RECORD EXCERPTS below:

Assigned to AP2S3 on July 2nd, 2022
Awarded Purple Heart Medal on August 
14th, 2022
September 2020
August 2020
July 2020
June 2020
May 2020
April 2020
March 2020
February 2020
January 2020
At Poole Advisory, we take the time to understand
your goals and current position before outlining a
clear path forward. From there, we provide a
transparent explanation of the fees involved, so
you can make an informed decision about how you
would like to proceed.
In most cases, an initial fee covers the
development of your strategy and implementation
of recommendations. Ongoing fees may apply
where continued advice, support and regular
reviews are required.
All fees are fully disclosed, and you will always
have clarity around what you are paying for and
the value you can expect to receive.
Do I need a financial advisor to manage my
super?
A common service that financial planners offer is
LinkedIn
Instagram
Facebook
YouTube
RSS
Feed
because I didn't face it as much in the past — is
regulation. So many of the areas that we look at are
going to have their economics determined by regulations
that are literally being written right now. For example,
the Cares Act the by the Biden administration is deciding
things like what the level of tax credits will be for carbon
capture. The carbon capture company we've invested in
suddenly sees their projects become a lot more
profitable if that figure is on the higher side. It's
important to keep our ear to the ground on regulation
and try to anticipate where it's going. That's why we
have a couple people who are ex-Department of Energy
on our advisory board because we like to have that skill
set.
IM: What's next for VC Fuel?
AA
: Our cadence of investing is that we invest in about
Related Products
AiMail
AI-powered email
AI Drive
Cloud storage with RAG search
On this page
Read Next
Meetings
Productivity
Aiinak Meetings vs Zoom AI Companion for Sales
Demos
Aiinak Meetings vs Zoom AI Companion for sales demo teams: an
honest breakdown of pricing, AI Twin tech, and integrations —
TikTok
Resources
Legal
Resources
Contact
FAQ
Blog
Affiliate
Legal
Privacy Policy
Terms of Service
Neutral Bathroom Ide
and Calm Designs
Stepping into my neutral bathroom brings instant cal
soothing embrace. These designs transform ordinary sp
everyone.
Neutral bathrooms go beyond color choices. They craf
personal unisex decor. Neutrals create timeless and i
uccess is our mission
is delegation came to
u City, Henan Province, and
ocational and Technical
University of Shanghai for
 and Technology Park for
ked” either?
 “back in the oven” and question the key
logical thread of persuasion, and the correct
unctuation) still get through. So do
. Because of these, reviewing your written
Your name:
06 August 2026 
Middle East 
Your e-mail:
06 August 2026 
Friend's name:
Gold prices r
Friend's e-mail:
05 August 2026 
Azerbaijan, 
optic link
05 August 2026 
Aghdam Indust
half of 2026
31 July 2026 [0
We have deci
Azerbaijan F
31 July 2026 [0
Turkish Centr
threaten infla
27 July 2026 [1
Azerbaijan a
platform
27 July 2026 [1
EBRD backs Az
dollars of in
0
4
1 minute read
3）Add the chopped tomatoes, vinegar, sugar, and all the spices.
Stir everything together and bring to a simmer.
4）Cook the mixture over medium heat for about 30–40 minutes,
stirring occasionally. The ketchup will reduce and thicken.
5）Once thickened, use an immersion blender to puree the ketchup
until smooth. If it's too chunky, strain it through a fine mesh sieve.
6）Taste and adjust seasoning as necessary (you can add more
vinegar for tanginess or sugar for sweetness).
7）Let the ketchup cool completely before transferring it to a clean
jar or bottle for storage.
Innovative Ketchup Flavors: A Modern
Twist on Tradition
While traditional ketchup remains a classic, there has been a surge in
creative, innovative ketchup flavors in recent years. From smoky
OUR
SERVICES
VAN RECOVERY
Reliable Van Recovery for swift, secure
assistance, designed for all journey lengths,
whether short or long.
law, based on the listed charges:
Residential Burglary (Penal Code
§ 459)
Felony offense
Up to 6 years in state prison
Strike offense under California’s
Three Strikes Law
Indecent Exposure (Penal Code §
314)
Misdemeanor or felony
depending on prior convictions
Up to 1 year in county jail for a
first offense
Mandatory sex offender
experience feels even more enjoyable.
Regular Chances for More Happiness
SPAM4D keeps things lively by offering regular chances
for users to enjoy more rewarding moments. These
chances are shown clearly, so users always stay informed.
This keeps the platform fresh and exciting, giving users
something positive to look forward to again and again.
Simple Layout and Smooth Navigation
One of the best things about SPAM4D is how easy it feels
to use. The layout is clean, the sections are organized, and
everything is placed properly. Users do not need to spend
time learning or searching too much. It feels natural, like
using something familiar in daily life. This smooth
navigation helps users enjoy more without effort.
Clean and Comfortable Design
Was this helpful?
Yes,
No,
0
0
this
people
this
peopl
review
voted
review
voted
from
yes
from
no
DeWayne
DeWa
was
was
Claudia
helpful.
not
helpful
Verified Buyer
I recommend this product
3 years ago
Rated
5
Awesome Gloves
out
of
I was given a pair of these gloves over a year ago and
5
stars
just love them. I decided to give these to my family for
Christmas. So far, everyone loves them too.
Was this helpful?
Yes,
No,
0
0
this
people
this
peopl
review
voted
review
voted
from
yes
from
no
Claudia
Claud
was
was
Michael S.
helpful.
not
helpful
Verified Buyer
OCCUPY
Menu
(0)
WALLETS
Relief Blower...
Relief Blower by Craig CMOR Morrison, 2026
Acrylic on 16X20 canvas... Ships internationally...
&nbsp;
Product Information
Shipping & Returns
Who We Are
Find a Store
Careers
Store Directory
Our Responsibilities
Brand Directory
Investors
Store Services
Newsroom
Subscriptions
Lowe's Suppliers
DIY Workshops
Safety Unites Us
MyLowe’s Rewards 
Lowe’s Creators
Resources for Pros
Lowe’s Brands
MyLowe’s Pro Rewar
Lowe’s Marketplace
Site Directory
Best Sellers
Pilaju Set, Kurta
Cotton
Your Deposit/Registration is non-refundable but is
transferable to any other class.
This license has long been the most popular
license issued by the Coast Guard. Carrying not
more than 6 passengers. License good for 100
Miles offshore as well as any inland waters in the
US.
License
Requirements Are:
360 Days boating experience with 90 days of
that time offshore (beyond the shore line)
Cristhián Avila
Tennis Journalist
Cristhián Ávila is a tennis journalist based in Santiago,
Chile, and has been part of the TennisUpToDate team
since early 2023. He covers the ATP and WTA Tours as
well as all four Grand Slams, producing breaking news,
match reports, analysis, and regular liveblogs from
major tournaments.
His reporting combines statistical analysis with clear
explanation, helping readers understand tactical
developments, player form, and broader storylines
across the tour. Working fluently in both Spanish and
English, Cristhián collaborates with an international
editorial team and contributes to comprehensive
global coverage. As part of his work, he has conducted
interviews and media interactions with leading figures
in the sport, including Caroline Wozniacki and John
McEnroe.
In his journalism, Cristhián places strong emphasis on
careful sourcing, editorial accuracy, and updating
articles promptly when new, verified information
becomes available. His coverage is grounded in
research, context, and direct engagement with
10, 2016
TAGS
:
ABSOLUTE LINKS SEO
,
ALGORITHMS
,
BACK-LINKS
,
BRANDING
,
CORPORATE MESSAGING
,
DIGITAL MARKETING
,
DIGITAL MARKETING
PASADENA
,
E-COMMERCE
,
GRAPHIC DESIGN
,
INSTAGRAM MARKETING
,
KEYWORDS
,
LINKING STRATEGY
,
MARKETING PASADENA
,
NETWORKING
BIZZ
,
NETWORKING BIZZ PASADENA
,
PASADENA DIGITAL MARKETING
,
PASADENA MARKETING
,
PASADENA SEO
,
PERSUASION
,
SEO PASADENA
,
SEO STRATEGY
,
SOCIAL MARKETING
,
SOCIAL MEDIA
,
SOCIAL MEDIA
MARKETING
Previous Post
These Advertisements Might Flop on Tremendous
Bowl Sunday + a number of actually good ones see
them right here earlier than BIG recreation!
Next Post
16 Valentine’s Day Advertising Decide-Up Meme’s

End of RECORD EXCERPTS.

--- EXERCISE GOAL ---
Locate each line in the listing above that contains the string "Zoom" and copy those lines in full.

--- YOUR SOLUTION ---
Aiinak Meetings vs Zoom AI Companion for Sales
Aiinak Meetings vs Zoom AI Companion for sales demo teams: an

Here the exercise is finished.